- EXTRACTED TEXT -
What’s the connection with contraception? While today’s societal chaos is certainly complex, the following demonstrates the “inner logic” of contraception’s contribution. People are often tempted to do things they shouldn’t do.
Deterrents within nature itself and within society help to curb these temptations and maintain order. For example, what would happen to the crime rate in a given society if jail terms suddenly ceased?
Apply the same logic to sex. People throughout history have been tempted to commit adultery. It’s nothing new. However, one of the main deterrents from succumbing to the temptation has been the fear of pregnancy.
What would happen if this natural deterrent were taken away? As history demonstrates, rates of adultery would skyrocket. What’s one of the main causes of divorce? Adultery. Apply the same logic to premarital sex. Such behaviour has, indeed, skyrocketed.
Premarital sex, as a kind of “adultery in advance,” is also a prime indicator of future marital breakdown.
It gets worse. Since no method of contraception is 100 per cent effective, an increase in adultery and pre-marital sex will inevitably lead to an increase in “unwanted pregnancies”.

- DATA PROVIDED -
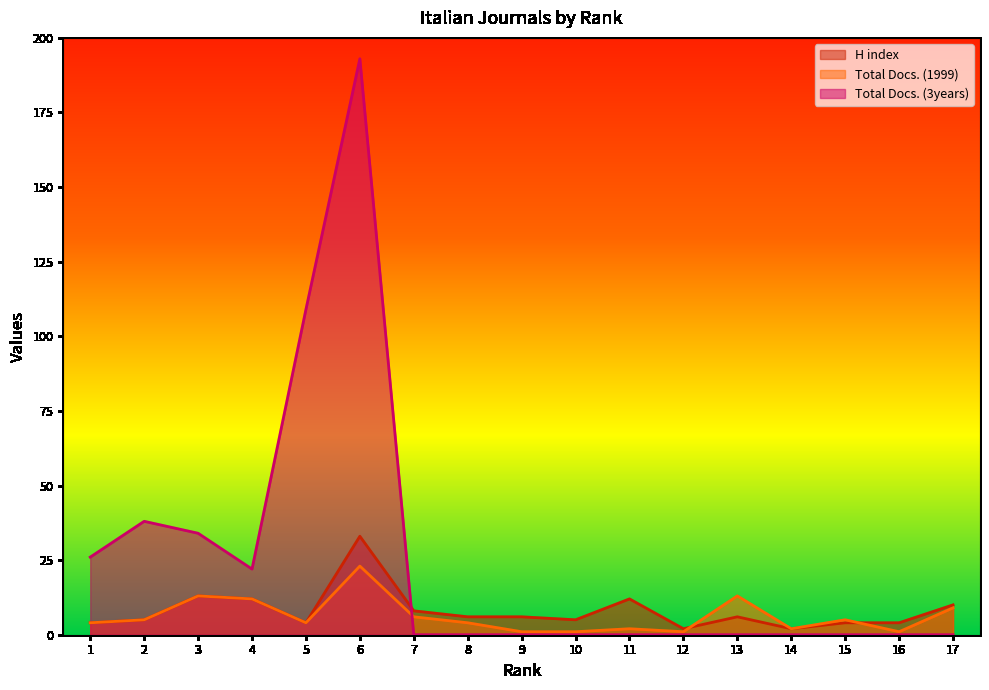

What is the difference between the Total Docs. (1999) values at 13 and 5?

9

- THINGS TO DO -
• A. Print the passage on contraception, starting with "Apply the same logic to sex." and going on through "future marital breakdown.".
• B. In the passage on contraception, what has been one of the main deterrents from succumbing to the temptation to commit adultery?

- OUTPUTS IN ORDER -
• A.
Apply the same logic to sex. People throughout history have been tempted to commit adultery. It’s nothing new. However, one of the main deterrents from succumbing to the temptation has been the fear of pregnancy.
What would happen if this natural deterrent were taken away? As history demonstrates, rates of adultery would skyrocket. What’s one of the main causes of divorce? Adultery. Apply the same logic to premarital sex. Such behaviour has, indeed, skyrocketed.
Premarital sex, as a kind of “adultery in advance,” is also a prime indicator of future marital breakdown.

• B. The fear of pregnancy.